Saturday 19 January 2019

Film Review: Beautiful Boy

"My Son Is Out There Somewhere, And I Don't Know What He's Doing! I Don't Know How To Help Him..."


Following on the early year release of the quite baffling Robert Zemeckis directed Welcome to Marwen, Steve Carell (The Big Short) returns once again to the big screen with Beautiful Boy, a low-key and rather delicate insight into the troubled family life of American journalist and author, David Sheff, whose 2008 memoir of the same name acts as the basis for a movie focusing on the central relationship between Carell's Sheff and his young, overly troubled and drug addicted son as played by the breakout star of the past few years, Timothée Chalamet (Lady Bird, Call Me By Your Name). Directed by Belgian filmmaker, Felix Van Groeningen, who also contributes to the screenplay alongside Lion screenwriter, Luke Davies, Beautiful Boy is a particularly somber cinematic glance into the effect of substance abuse and addiction, a film which although struggles to maintain a constant flow of greatness throughout its near two hour runtime due to some rather messy and dragged out pacing, succeeds in presenting a wide range of themes and ideas with a level of dramatic authenticity which makes the final product something both emotionally draining and cinematically fulfilling, and with a central acting duo with talent and chemistry to burn, Beautiful Boy is annoyingly just short of something rather excellent, but still highly impressive nonetheless. 

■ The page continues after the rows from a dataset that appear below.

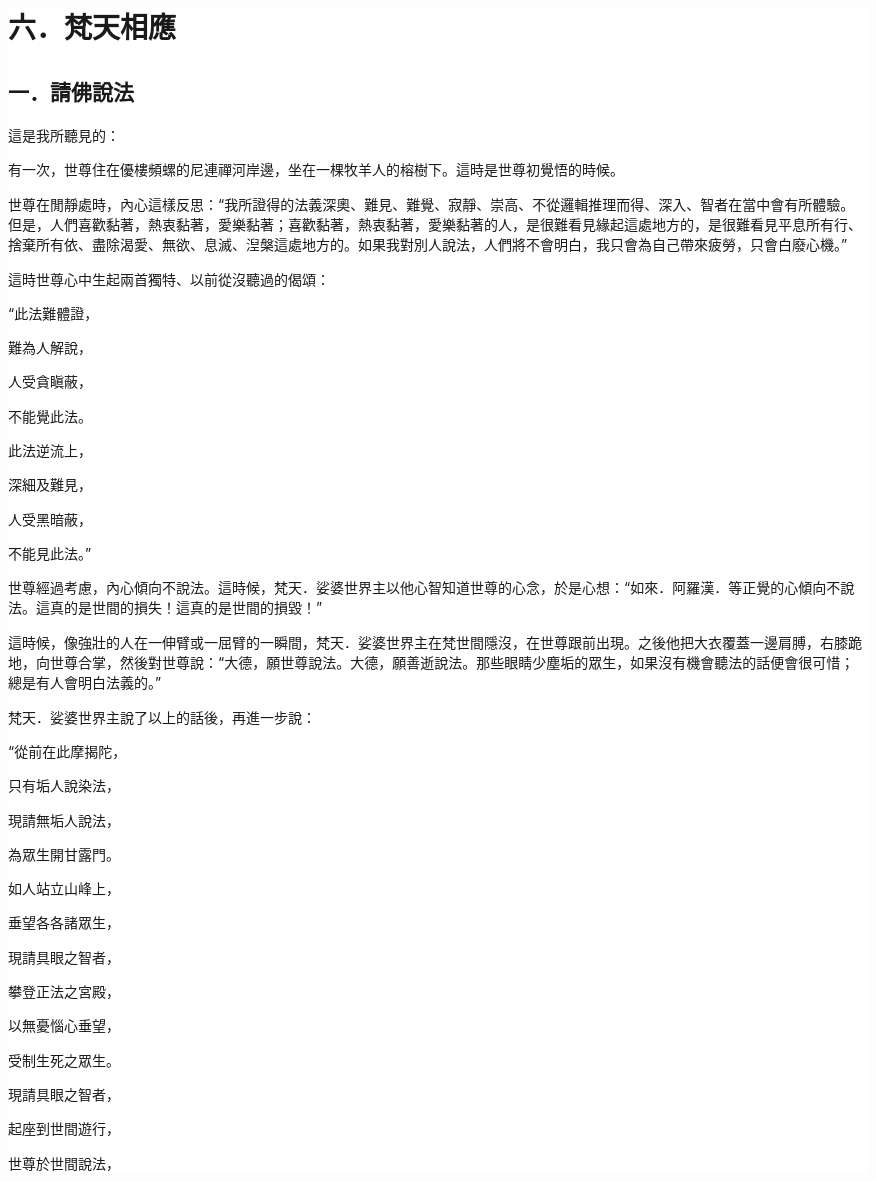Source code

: # 六．梵天相應

## 一．請佛說法

這是我所聽見的：

有一次，世尊住在優樓頻螺的尼連禪河岸邊，坐在一棵牧羊人的榕樹下。這時是世尊初覺悟的時候。

世尊在閒靜處時，內心這樣反思：“我所證得的法義深奧、難見、難覺、寂靜、崇高、不從邏輯推理而得、深入、智者在當中會有所體驗。但是，人們喜歡黏著，熱衷黏著，愛樂黏著；喜歡黏著，熱衷黏著，愛樂黏著的人，是很難看見緣起這處地方的，是很難看見平息所有行、捨棄所有依、盡除渴愛、無欲、息滅、湼槃這處地方的。如果我對別人說法，人們將不會明白，我只會為自己帶來疲勞，只會白廢心機。”

這時世尊心中生起兩首獨特、以前從沒聽過的偈頌：

“此法難體證，

難為人解說，

人受貪瞋蔽，

不能覺此法。

此法逆流上，

深細及難見，

人受黑暗蔽，

不能見此法。”

世尊經過考慮，內心傾向不說法。這時候，梵天．娑婆世界主以他心智知道世尊的心念，於是心想：“如來．阿羅漢．等正覺的心傾向不說法。這真的是世間的損失！這真的是世間的損毀！”

這時候，像強壯的人在一伸臂或一屈臂的一瞬間，梵天．娑婆世界主在梵世間隱沒，在世尊跟前出現。之後他把大衣覆蓋一邊肩膊，右膝跪地，向世尊合掌，然後對世尊說：“大德，願世尊說法。大德，願善逝說法。那些眼睛少塵垢的眾生，如果沒有機會聽法的話便會很可惜；總是有人會明白法義的。”

梵天．娑婆世界主說了以上的話後，再進一步說：

“從前在此摩揭陀，

只有垢人說染法，

現請無垢人說法，

為眾生開甘露門。

如人站立山峰上，

垂望各各諸眾生，

現請具眼之智者，

攀登正法之宮殿，

以無憂惱心垂望，

受制生死之眾生。

現請具眼之智者，

起座到世間遊行，

世尊於世間說法，
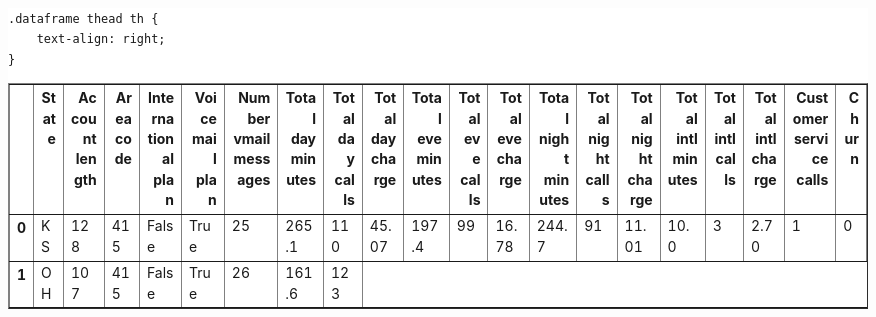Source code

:     .dataframe thead th {
        text-align: right;
    }
</style>
<table border="1" class="dataframe">
  <thead>
    <tr style="text-align: right;">
      <th></th>
      <th>State</th>
      <th>Account length</th>
      <th>Area code</th>
      <th>International plan</th>
      <th>Voice mail plan</th>
      <th>Number vmail messages</th>
      <th>Total day minutes</th>
      <th>Total day calls</th>
      <th>Total day charge</th>
      <th>Total eve minutes</th>
      <th>Total eve calls</th>
      <th>Total eve charge</th>
      <th>Total night minutes</th>
      <th>Total night calls</th>
      <th>Total night charge</th>
      <th>Total intl minutes</th>
      <th>Total intl calls</th>
      <th>Total intl charge</th>
      <th>Customer service calls</th>
      <th>Churn</th>
    </tr>
  </thead>
  <tbody>
    <tr>
      <th>0</th>
      <td>KS</td>
      <td>128</td>
      <td>415</td>
      <td>False</td>
      <td>True</td>
      <td>25</td>
      <td>265.1</td>
      <td>110</td>
      <td>45.07</td>
      <td>197.4</td>
      <td>99</td>
      <td>16.78</td>
      <td>244.7</td>
      <td>91</td>
      <td>11.01</td>
      <td>10.0</td>
      <td>3</td>
      <td>2.70</td>
      <td>1</td>
      <td>0</td>
    </tr>
    <tr>
      <th>1</th>
      <td>OH</td>
      <td>107</td>
      <td>415</td>
      <td>False</td>
      <td>True</td>
      <td>26</td>
      <td>161.6</td>
      <td>123</td>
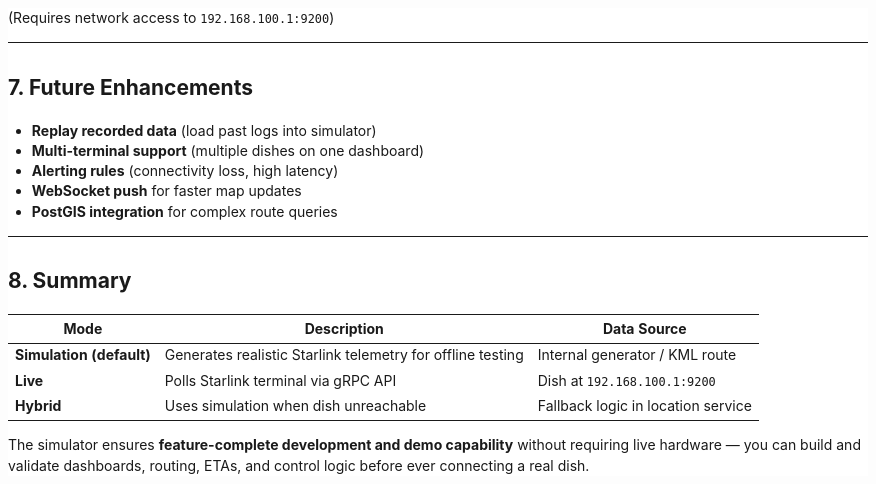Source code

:    (Requires network access to `192.168.100.1:9200`)

---

## 7. Future Enhancements

- **Replay recorded data** (load past logs into simulator)
- **Multi-terminal support** (multiple dishes on one dashboard)
- **Alerting rules** (connectivity loss, high latency)
- **WebSocket push** for faster map updates
- **PostGIS integration** for complex route queries

---

## 8. Summary

| Mode                     | Description                                                | Data Source                        |
| ------------------------ | ---------------------------------------------------------- | ---------------------------------- |
| **Simulation (default)** | Generates realistic Starlink telemetry for offline testing | Internal generator / KML route     |
| **Live**                 | Polls Starlink terminal via gRPC API                       | Dish at `192.168.100.1:9200`       |
| **Hybrid**               | Uses simulation when dish unreachable                      | Fallback logic in location service |

The simulator ensures **feature-complete development and demo capability**
without requiring live hardware — you can build and validate dashboards,
routing, ETAs, and control logic before ever connecting a real dish.
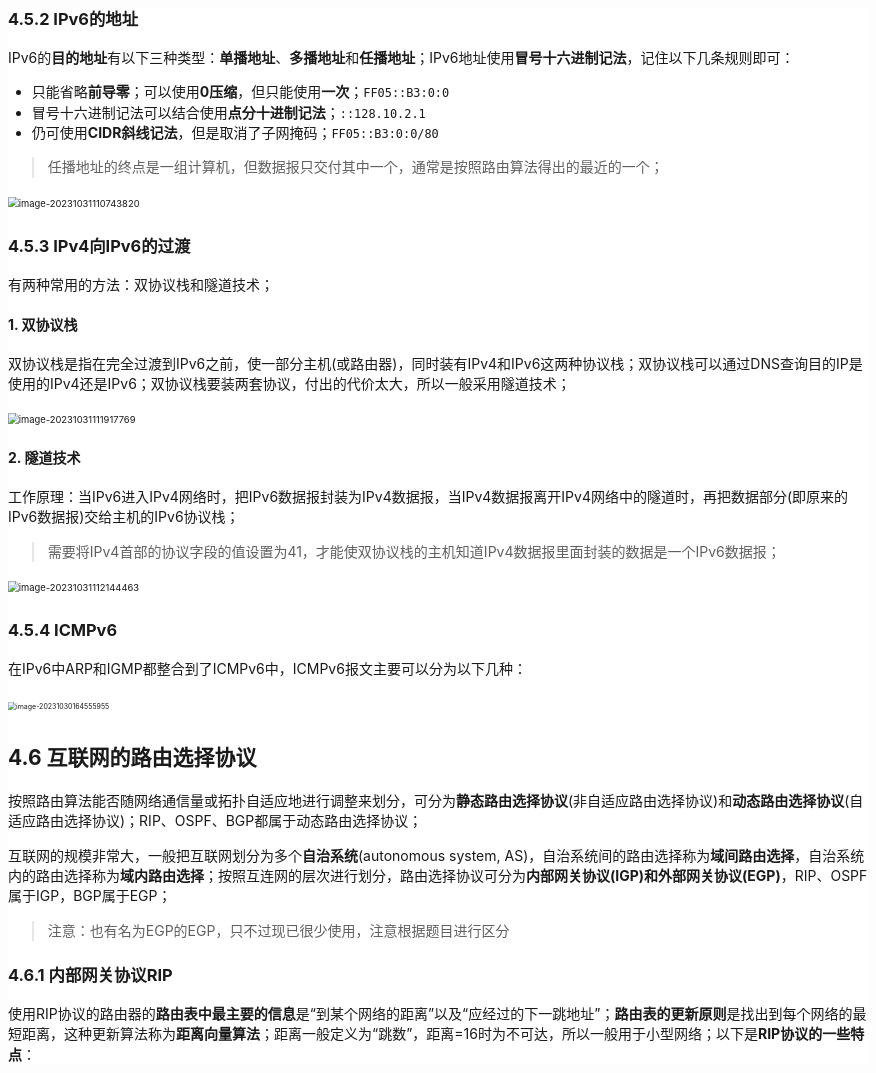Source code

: ### 4.5.2 IPv6的地址

IPv6的**目的地址**有以下三种类型：**单播地址**、**多播地址**和**任播地址**；IPv6地址使用**冒号十六进制记法**，记住以下几条规则即可：

- 只能省略**前导零**；可以使用**0压缩**，但只能使用**一次**；`FF05::B3:0:0`
- 冒号十六进制记法可以结合使用**点分十进制记法**；`::128.10.2.1`
- 仍可使用**CIDR斜线记法**，但是取消了子网掩码；`FF05::B3:0:0/80`

> 任播地址的终点是一组计算机，但数据报只交付其中一个，通常是按照路由算法得出的最近的一个；

<img src="C:\Users\ndream\AppData\Roaming\Typora\typora-user-images\image-20231031110743820.png" alt="image-20231031110743820" style="zoom:67%;" />



### 4.5.3 IPv4向IPv6的过渡

有两种常用的方法：双协议栈和隧道技术；

#### 1. 双协议栈

双协议栈是指在完全过渡到IPv6之前，使一部分主机(或路由器)，同时装有IPv4和IPv6这两种协议栈；双协议栈可以通过DNS查询目的IP是使用的IPv4还是IPv6；双协议栈要装两套协议，付出的代价太大，所以一般采用隧道技术；

<img src="C:\Users\ndream\AppData\Roaming\Typora\typora-user-images\image-20231031111917769.png" alt="image-20231031111917769" style="zoom:67%;" />

#### 2. 隧道技术

工作原理：当IPv6进入IPv4网络时，把IPv6数据报封装为IPv4数据报，当IPv4数据报离开IPv4网络中的隧道时，再把数据部分(即原来的IPv6数据报)交给主机的IPv6协议栈；

> 需要将IPv4首部的协议字段的值设置为41，才能使双协议栈的主机知道IPv4数据报里面封装的数据是一个IPv6数据报；

<img src="C:\Users\ndream\AppData\Roaming\Typora\typora-user-images\image-20231031112144463.png" alt="image-20231031112144463" style="zoom:67%;" />

### 4.5.4 ICMPv6

在IPv6中ARP和IGMP都整合到了ICMPv6中，ICMPv6报文主要可以分为以下几种：

<img src="C:\Users\ndream\AppData\Roaming\Typora\typora-user-images\image-20231030164555955.png" alt="image-20231030164555955" style="zoom:50%;" />



## 4.6 互联网的路由选择协议

按照路由算法能否随网络通信量或拓扑自适应地进行调整来划分，可分为**静态路由选择协议**(非自适应路由选择协议)和**动态路由选择协议**(自适应路由选择协议)；RIP、OSPF、BGP都属于动态路由选择协议；

互联网的规模非常大，一般把互联网划分为多个**自治系统**(autonomous system, AS)，自治系统间的路由选择称为**域间路由选择**，自治系统内的路由选择称为**域内路由选择**；按照互连网的层次进行划分，路由选择协议可分为**内部网关协议(IGP)**和**外部网关协议(EGP)**，RIP、OSPF属于IGP，BGP属于EGP；

> 注意：也有名为EGP的EGP，只不过现已很少使用，注意根据题目进行区分

### 4.6.1 内部网关协议RIP

使用RIP协议的路由器的**路由表中最主要的信息**是“到某个网络的距离”以及“应经过的下一跳地址”；**路由表的更新原则**是找出到每个网络的最短距离，这种更新算法称为**距离向量算法**；距离一般定义为“跳数”，距离=16时为不可达，所以一般用于小型网络；以下是**RIP协议的一些特点**：
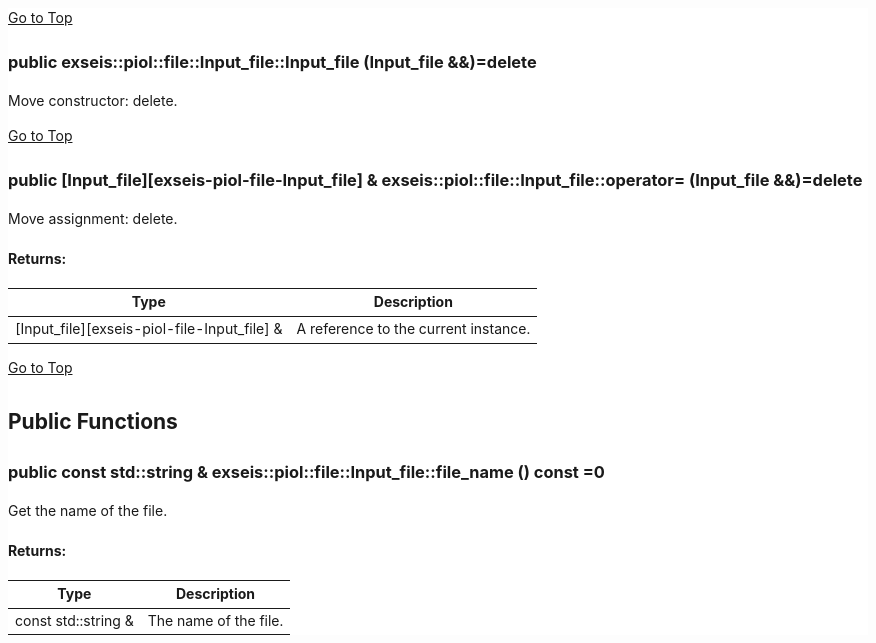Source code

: 










[Go to Top](#exseis-piol-file-Input_file)

### <a name='exseis-piol-file-Input_file-Input_file-2' /> public  exseis::piol::file::Input_file::Input_file (Input_file &&)=delete

Move constructor: delete. 








[Go to Top](#exseis-piol-file-Input_file)

### <a name='exseis-piol-file-Input_file-operator=-1' /> public [Input_file][exseis-piol-file-Input_file] & exseis::piol::file::Input_file::operator= (Input_file &&)=delete

Move assignment: delete. 




#### Returns: 
| Type | Description | 
| ---- | ---- |
| [Input_file][exseis-piol-file-Input_file] & | A reference to the current instance.  |












[Go to Top](#exseis-piol-file-Input_file)

## Public Functions
### <a name='exseis-piol-file-Input_file-file_name' /> public const std::string & exseis::piol::file::Input_file::file_name () const =0

Get the name of the file. 




#### Returns: 
| Type | Description | 
| ---- | ---- |
| const std::string & | The name of the file.  |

Bouncing back and forth throughout the early life of Chalamet's Nick across three main time periods, Beautiful Boy takes the nonlinear narrative approach in attempting to portray a boundless familial bond between father and son, with Carell's David a well educated, respected and grounded caring family man who is completely bedazzled by a fundamental lack of understanding regarding his son's reliance on a horrifying range of illegal substances when the world has seemingly been handed to him on a plate. Will Carell and Chalamet joyously bouncing off of each other with a level of acting which just breathes authenticity and has no problem whatsoever in attempting to construct a sense of realism, the differences in performance type also benefits the film as a whole, with Chalamet's drug-fuelled transformation carrying the almighty stand-out heft seen before from other actors in the likes of films with tonal similarities such as Requiem for a Dream and Dallas Buyers Club, and Carell counteracting the extreme side of things with a nuanced, empathetic and quite understated performance which ranks up there with his best dramatic work since Foxcatcher. With an ocean-like cinematography, a really interesting soundtrack which blends indie guitar riffs with a jukebox soundtrack, allowing for one of the best scenes in which a teenage Nick bellows out "Territorial Pissings" alongside the radio, Beautiful Boy is indeed a really interesting two-sided character piece, which although does let itself down with a rather silly elongated runtime, works best in the dramatic sense by having that horrific sense of unease the most impressive works about substance abuse always need to include in order to really stick and make a lasting impression.